It insisted customers would return to upgrading soon, with the hotly anticipated launch of Apple’s iPhone 8, superseding the unpopular iPhone 7, next month. Samsung launched its Galaxy Note8 yesterday.

However, James added: “We are not betting the farm on iPhone 8. Phones last two to three years before they begin to degrade. When people are using a phone where the battery only lasts half a day, they will upgrade.”

Industry sources said trends that had been occurring for several years appeared to be catching up with Dixons. Price-conscious customers have been switching to SIM-only deals, which allow them to keep old phones and drastically reduce their bills. At the same time, mobile operators have increased their retail presence.

Some of the biggest losers from the share price dive included Carphone Warehouse founders Sir Charles Dunstone, who owns 11%, and David Ross, who has nearly 5%.

Dunstone stepped down as Dixons chairman in May to return to TalkTalk as executive chairman. The dive caught investors by surprise. There have been no recent major short positions against the stock.

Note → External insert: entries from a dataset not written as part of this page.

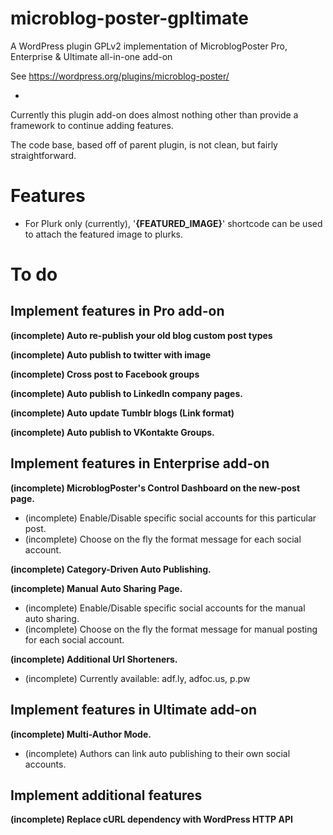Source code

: # microblog-poster-gpltimate
A WordPress plugin
GPLv2 implementation of MicroblogPoster Pro, Enterprise &amp; Ultimate all-in-one add-on

See https://wordpress.org/plugins/microblog-poster/

-

Currently this plugin add-on does almost nothing other than provide a framework to continue adding features.

The code base, based off of parent plugin, is not clean, but fairly straightforward.

# Features

- For Plurk only (currently), '**{FEATURED_IMAGE}**' shortcode can be used to attach the featured image to plurks.

# To do

## Implement features in Pro add-on

**(incomplete) Auto re-publish your old blog custom post types**

**(incomplete) Auto publish to twitter with image**

**(incomplete) Cross post to Facebook groups**

**(incomplete) Auto publish to LinkedIn company pages.**

**(incomplete) Auto update Tumblr blogs (Link format)**

**(incomplete) Auto publish to VKontakte Groups.**

## Implement features in Enterprise add-on

**(incomplete) MicroblogPoster's Control Dashboard on the new-post page.**
* (incomplete) Enable/Disable specific social accounts for this particular post.
* (incomplete) Choose on the fly the format message for each social account.

**(incomplete) Category-Driven Auto Publishing.**

**(incomplete) Manual Auto Sharing Page.**
* (incomplete) Enable/Disable specific social accounts for the manual auto sharing.
* (incomplete) Choose on the fly the format message for manual posting for each social account.

**(incomplete) Additional Url Shorteners.**
* (incomplete) Currently available: adf.ly, adfoc.us, p.pw

## Implement features in Ultimate add-on

**(incomplete) Multi-Author Mode.**
* (incomplete) Authors can link auto publishing to their own social accounts.

## Implement additional features

**(incomplete) Replace cURL dependency with WordPress HTTP API**
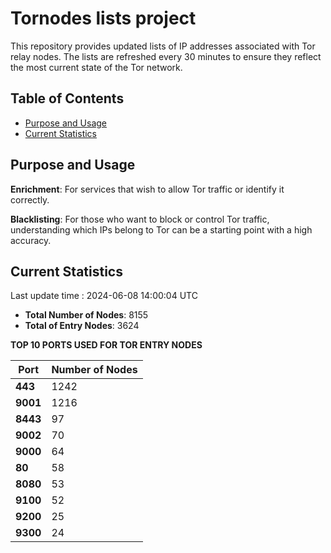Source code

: # Tornodes lists project

This repository provides updated lists of IP addresses associated with Tor relay nodes. The lists are refreshed every 30 minutes to ensure they reflect the most current state of the Tor network.

## Table of Contents

- [Purpose and Usage](#purpose-and-usage)
- [Current Statistics](#current-statistics)


## Purpose and Usage

**Enrichment**: For services that wish to allow Tor traffic or identify it correctly.

**Blacklisting**: For those who want to block or control Tor traffic, understanding which IPs belong to Tor can be a starting point with a high accuracy.

## Current Statistics

Last update time : 2024-06-08 14:00:04 UTC

- **Total Number of Nodes**: 8155
- **Total of Entry Nodes**: 3624

**TOP 10 PORTS USED FOR TOR ENTRY NODES**

| **Port** | **Number of Nodes** |
|------|-----------------|
| **443**   | 1242  |
| **9001**   | 1216  |
| **8443**   | 97  |
| **9002**   | 70  |
| **9000**   | 64  |
| **80**   | 58  |
| **8080**   | 53  |
| **9100**   | 52  |
| **9200**   | 25  |
| **9300**   | 24  |


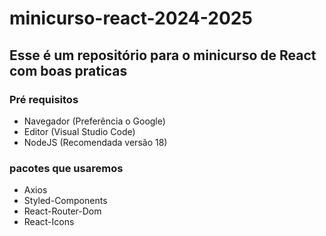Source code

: # minicurso-react-2024-2025
## Esse é um repositório para o minicurso de React com boas praticas

### Pré requisitos
- Navegador (Preferência o Google)
- Editor (Visual Studio Code)
- NodeJS (Recomendada versão 18)

### pacotes que usaremos
- Axios
- Styled-Components
- React-Router-Dom
- React-Icons
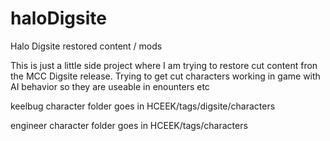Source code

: # haloDigsite
Halo Digsite restored content / mods

This is just a little side project where I am trying to restore cut content fron the MCC Digsite release. Trying to get cut characters working in game with AI behavior so they are useable in enounters etc


keelbug character folder goes in HCEEK/tags/digsite/characters

engineer character folder goes in HCEEK/tags/characters
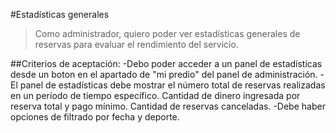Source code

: #Estadísticas generales
>Como administrador, 
quiero poder ver estadísticas generales de reservas 
para evaluar el rendimiento del servicio.

##Criterios de aceptación:
-Debo poder acceder a un panel de estadísticas desde un boton en el apartado de "mi predio" del panel de administración.
-El panel de estadísticas debe mostrar el número total de reservas realizadas en un período de tiempo específico. 
Cantidad de dinero ingresada por reserva total y pago mínimo. Cantidad de reservas canceladas.
-Debe haber opciones de filtrado por fecha y deporte.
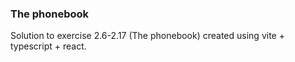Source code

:### The phonebook

Solution to exercise 2.6-2.17 (The phonebook) created using vite + typescript + react.
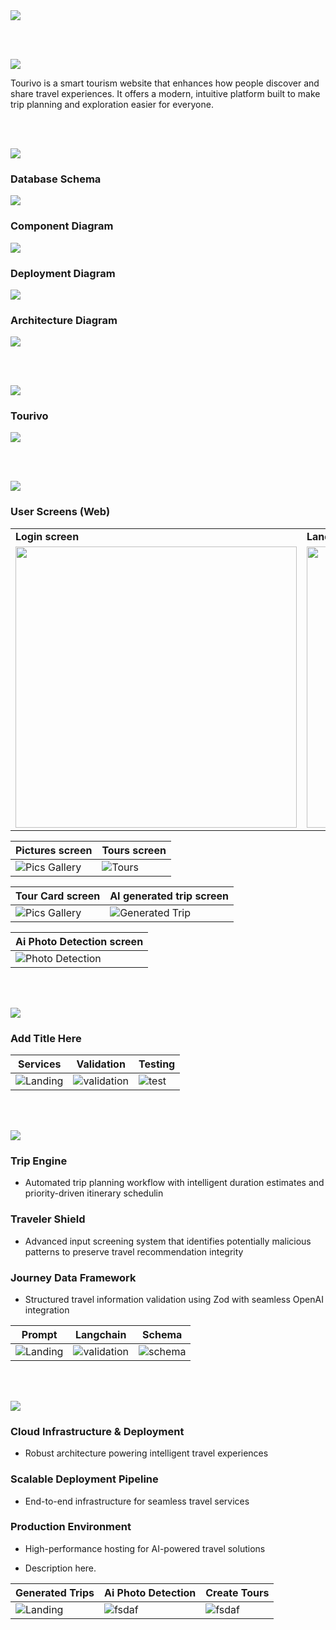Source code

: <img src="./readme/title1.svg"/>

<br><br>

<!-- project overview -->
<img src="./readme/title2.svg"/>

Tourivo is a smart tourism website that enhances how people discover and share travel experiences. It offers a modern, intuitive platform built to make trip planning and exploration easier for everyone.

<br><br>

<!-- System Design -->
<img src="./readme/title3.svg"/>

### Database Schema

<img src="https://i.ibb.co/HT9WCnd6/schema3.png"/>

### Component Diagram

<img src="./readme/component_diagram2.png"/>

### Deployment Diagram

<img src="./readme/deployment%20diagram.png"/>

### Architecture Diagram

<img src="./readme/architecture%202.png"/>

<br><br>

<!-- Project Highlights -->
<img src="./readme/title4.svg"/>

### Tourivo

<img src="./readme/highlights.png"/>

<br><br>

<!-- Demo -->
<img src="./readme/title5.svg"/>

### User Screens (Web)

<div align="center">
  <table>
    <tr>
      <td><strong>Login screen</strong></td>
      <td><strong>Landing screen</strong></td>
    </tr>
    <tr>
      <td><img src="./readme/login.PNG" width="450"></td>
      <td><img src="./readme/landing_page.gif" width="450"></td>
    </tr>
  </table>
</div>

<!-- | Login screen                   | Landing screen                        |
| ------------------------------ | ------------------------------------- |
| ![Landing](./readme/login.PNG) | ![Landing](./readme/landing_page.gif) | -->

| Pictures screen                                | Tours screen                 |
| ---------------------------------------------- | ---------------------------- |
| ![Pics Gallery](./readme/pictures_gallery.PNG) | ![Tours](./readme/Tours.PNG) |

| Tour Card screen                       | AI generated trip screen                            |
| -------------------------------------- | --------------------------------------------------- |
| ![Pics Gallery](./readme/tourCard.gif) | ![Generated Trip](./readme/new_generated_trips.gif) |

| Ai Photo Detection screen                            |
| ---------------------------------------------------- |
| ![ Photo Detection](./readme/ai_photo_detection.gif) |

<br><br>

<!-- Development & Testing -->
<img src="./readme/title6.svg"/>

### Add Title Here

| Services                         | Validation                             | Testing                                |
| -------------------------------- | -------------------------------------- | -------------------------------------- |
| ![Landing](./readme/service.jpg) | ![validation](./readme/validation.jpg) | ![test](./readme/demo//test_cases.PNG) |

<br><br>

<!-- Development & Testing -->
<img src="./readme/title7.svg"/>

### Trip Engine

- Automated trip planning workflow with intelligent duration estimates and priority-driven itinerary schedulin

### Traveler Shield

- Advanced input screening system that identifies potentially malicious patterns to preserve travel recommendation integrity

### Journey Data Framework

- Structured travel information validation using Zod with seamless OpenAI integration

| Prompt                          | Langchain                         | Schema                         |
| ------------------------------- | --------------------------------- | ------------------------------ |
| ![Landing](./readme/prompt.jpg) | ![validation](./readme/image.png) | ![schema](./readme/schema.jpg) |

<br><br>

<!-- Deployment -->
<img src="./readme/title8.svg"/>

### Cloud Infrastructure & Deployment

- Robust architecture powering intelligent travel experiences

### Scalable Deployment Pipeline

- End-to-end infrastructure for seamless travel services

### Production Environment

- High-performance hosting for AI-powered travel solutions

- Description here.

| Generated Trips                   | Ai Photo Detection               | Create Tours                    |
| --------------------------------- | -------------------------------- | ------------------------------- |
| ![Landing](./readme/postman1.PNG) | ![fsdaf](./readme/detection.PNG) | ![fsdaf](./readme/postman3.PNG) |

<br><br>

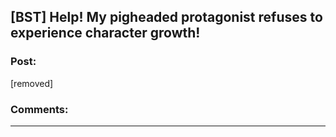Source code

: ## [BST] Help! My pigheaded protagonist refuses to experience character growth!

### Post:

[removed]

### Comments:

---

The retailer also said the scrapping of EU roaming charges, since June, would lead to phone users’ spending less and could result in a £10 million-to-£40 million hit to profits.

Analysts at UBS said there was investor scepticism about the quality of Dixons’ earnings “made worse by short-term UK consumer concerns”.

Neil Wilson, analyst at ETX Capital, said: “Brexit matters here. The weak pound exchange rate has made devices more expensive and consumers are less willing to replace old handsets so quickly.”